Giancarlo Alhadeff, FAIA, is an international architect in the truest sense of the phrase. Based in Milan and London, Alhadeff was born in Egypt, educated in Japan, and trained in architecture at Harvard (Bachelor of Arts, 1972) and Columbia (Masters of Architecture, 1975). Since establishing his own practice, Studio Alhadeff in 1990, Alhadeff has designed residences, multi-unit housing, and commercial and retail projects around the world, from the Turkish coast to Lake Como, from Manhattan to Moscow. Even the firm’s client list — large multinational firms, jet-setting families — is quintessentially cosmopolitan. Being a global nomad has had a formative effect on Alhadeff’s character, and on the character of his architecture: as the architect himself puts it, “If you’ve lived your life moving from place to place, you either make a point of standing out, or you learn how to blend in. I’ve always preferred the latter. I’m a chameleon.”
Here are five of Giancarlo’s favorite things:
1. A specific camphor tree in Tokyo which I used to look at from my window as a boy
Once I visited it in search of my home there, but the building was gone. The tree was still standing in a rare twist of fate. Camphor trees are scented, curative, can be used to make furniture, and basically have a long life which can evolve into many forms. I see a camphor tree, whether in Asia, the middle east or Florida, I think of the productivity of the hand, nature…It’s my madeleine, thank you Proust. (Pictured above is Shisendo, the garden temple of the poet Ishikawa in Kyoto — so many memories contained in this place — is a favorite destination, and is full of camphor trees.)

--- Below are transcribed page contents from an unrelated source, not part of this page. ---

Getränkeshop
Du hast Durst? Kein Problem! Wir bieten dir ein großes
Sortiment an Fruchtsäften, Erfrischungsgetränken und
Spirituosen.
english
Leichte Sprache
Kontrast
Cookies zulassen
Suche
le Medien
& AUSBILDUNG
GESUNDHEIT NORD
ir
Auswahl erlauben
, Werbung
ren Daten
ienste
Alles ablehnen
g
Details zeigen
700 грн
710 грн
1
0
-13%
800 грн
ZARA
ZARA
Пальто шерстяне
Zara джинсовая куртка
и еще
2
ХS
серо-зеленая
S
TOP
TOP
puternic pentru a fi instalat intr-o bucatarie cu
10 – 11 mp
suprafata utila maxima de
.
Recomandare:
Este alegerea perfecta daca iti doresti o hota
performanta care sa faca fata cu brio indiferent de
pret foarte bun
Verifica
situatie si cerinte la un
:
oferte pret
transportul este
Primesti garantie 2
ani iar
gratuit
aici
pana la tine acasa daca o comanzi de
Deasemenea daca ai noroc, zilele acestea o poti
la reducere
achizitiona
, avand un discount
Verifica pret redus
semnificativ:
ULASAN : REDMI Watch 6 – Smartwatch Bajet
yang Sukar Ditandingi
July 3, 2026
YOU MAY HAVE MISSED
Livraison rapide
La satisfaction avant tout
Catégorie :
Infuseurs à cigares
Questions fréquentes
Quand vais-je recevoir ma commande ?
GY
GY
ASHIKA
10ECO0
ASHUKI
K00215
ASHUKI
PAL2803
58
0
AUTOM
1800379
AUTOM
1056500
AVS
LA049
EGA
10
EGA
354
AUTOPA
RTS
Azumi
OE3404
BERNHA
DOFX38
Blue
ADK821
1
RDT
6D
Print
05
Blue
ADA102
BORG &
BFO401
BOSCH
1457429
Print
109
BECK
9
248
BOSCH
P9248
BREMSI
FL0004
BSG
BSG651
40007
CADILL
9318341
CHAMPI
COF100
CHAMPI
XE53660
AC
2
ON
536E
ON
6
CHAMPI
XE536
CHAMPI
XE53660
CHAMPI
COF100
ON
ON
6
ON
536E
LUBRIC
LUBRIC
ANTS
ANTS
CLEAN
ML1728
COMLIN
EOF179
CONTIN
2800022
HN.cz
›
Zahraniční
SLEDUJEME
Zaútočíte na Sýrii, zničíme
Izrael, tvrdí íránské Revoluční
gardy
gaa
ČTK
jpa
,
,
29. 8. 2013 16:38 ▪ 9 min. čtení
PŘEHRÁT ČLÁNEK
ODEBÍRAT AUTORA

2. Where stone and wood meet, edge to edge
I love to look at and use these two materials in direct contact. My project in Hebil Bay, Turkey provides many such instances, and I am proud of it.
3. A mixed collage from 1960 by Richard Meier, which has been with me since the 70’s
He made it while sharing a studio with Frank Stella and was given to my father who commissioned one of Meier’s early works. It makes me think of New York in the 70’s, how condensed and important that decade was for my own evolution and of my father.
4. A gouache by Gio Ponti from the late 60’s
It is so frivolous and so spare at the same time. The two heads sharing one eye were a favored leitmotif of Ponti’s and this was actually painted in my family home in Tuscany. It was in my bedroom there, and now is in my living room in Milan, next to a drawing by Henry Moore.
5. My tool collection
These compasses were used for working wood into boats, and were mostly found in and around Sag Harbor in the 70’s, where whalers and boatmakers once abounded in the 1700’s. Some are French, and have little swerves and flourishes notwithstanding their absolutely utilitarian nature. What I enjoy is how their spare linearity defines the wall….and what people think when they see them for the first time!